DERRY — It's almost time for the Relay For Life of Greater Derry/Londonderry.

Anyone who has ever Relayed knows that the difference between a great event and a good one depends on the weather. But, come rain or shine, on Friday, June 22, at 6 p.m. at the Pinkerton Academy Track, more than 700 people will gather to celebrate, remember, and fight back at this year's Relay For Life of Greater Derry/Londonderry.

Planning for the event began back in late fall of last year, with committee members working behind the scenes for months to secure sponsorships, connect with many local businesses for donations, and reach out to the community in an effort to educate people about the event.

Mary Anderson, headmaster at Pinkerton Academy, will be this year's honorary chairwoman.

One of the main purposes of the American Cancer Society Relay For Life is to celebrate the survivors living right in our neighborhoods, or working down the hall, sitting at the next desk, or playing on the school playground.

Many people wonder if they have to "beat" cancer to be considered a survivor. At Relay, you are a survivor from that life-changing minute your doctor tells you your diagnosis. That is when your fight begins and that is when you are celebrated for your strength.

Currently, 65 survivors have registered to participate at this year's Relay event, but committee members are hoping that more survivors will sign up to join in celebrating their own and others' journeys through cancer. This year's survivor's dinner will be provided by Amphora.
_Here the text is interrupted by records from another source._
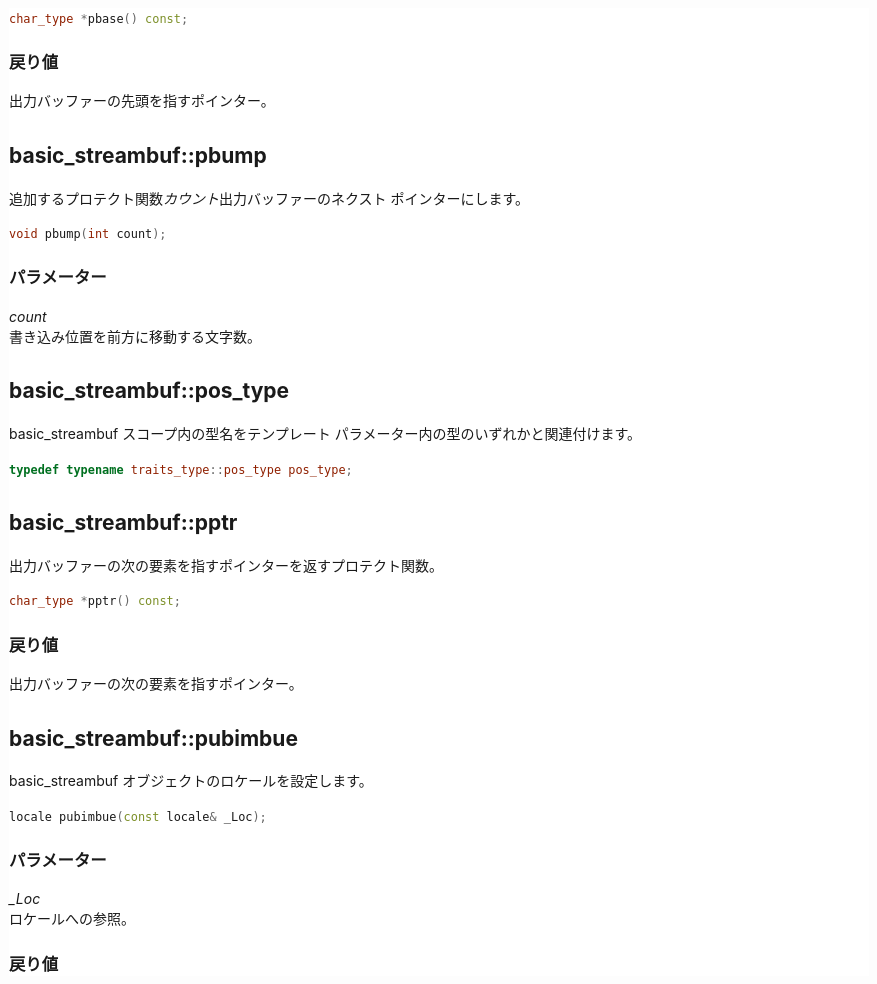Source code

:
 ```cpp
char_type *pbase() const;
```

### <a name="return-value"></a>戻り値

出力バッファーの先頭を指すポインター。

## <a name="pbump"></a>  basic_streambuf::pbump

追加するプロテクト関数*カウント*出力バッファーのネクスト ポインターにします。

```cpp
void pbump(int count);
```

### <a name="parameters"></a>パラメーター

*count*<br/>
書き込み位置を前方に移動する文字数。

## <a name="pos_type"></a>  basic_streambuf::pos_type

basic_streambuf スコープ内の型名をテンプレート パラメーター内の型のいずれかと関連付けます。

```cpp
typedef typename traits_type::pos_type pos_type;
```

## <a name="pptr"></a>  basic_streambuf::pptr

出力バッファーの次の要素を指すポインターを返すプロテクト関数。

```cpp
char_type *pptr() const;
```

### <a name="return-value"></a>戻り値

出力バッファーの次の要素を指すポインター。

## <a name="pubimbue"></a>  basic_streambuf::pubimbue

basic_streambuf オブジェクトのロケールを設定します。

```cpp
locale pubimbue(const locale& _Loc);
```

### <a name="parameters"></a>パラメーター

*_Loc*<br/>
ロケールへの参照。

### <a name="return-value"></a>戻り値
Another special moment at the Relay For Life event is the luminaria ceremony. All of the white luminaria bags that have been decorated in memory or in honor of loved ones line the track, are lighted after nightfall, and the sounds of celebration from early in the night are replaced with silent reflection.

At this year's Relay, those bags will be weighted down with canned goods, rather than sand, which was used in years past. After the event, those canned goods will be donated to three local food banks in an effort to pay it forward.

Finally, new to the event this year, is a bit of added competition for the high school teams that participate.

The Prized Purple Ribbon will be awarded to the high school with the most participants and greatest fundraising efforts. Points will be awarded to each school for individual involvement and team contributions, and the school with the most points by closing ceremonies on the morning of June 23 will be able to proudly display the first annual Prized Purple Ribbon award and hold the title until next year's Relay.

Regardless of all their efforts, one thing the committee members can't plan is the weather, but if you are a survivor, caregiver or anyone else who has been touched by the far-reaching effects of cancer, join to help further the American Cancer Society's vision of creating a world with less cancer and more birthdays.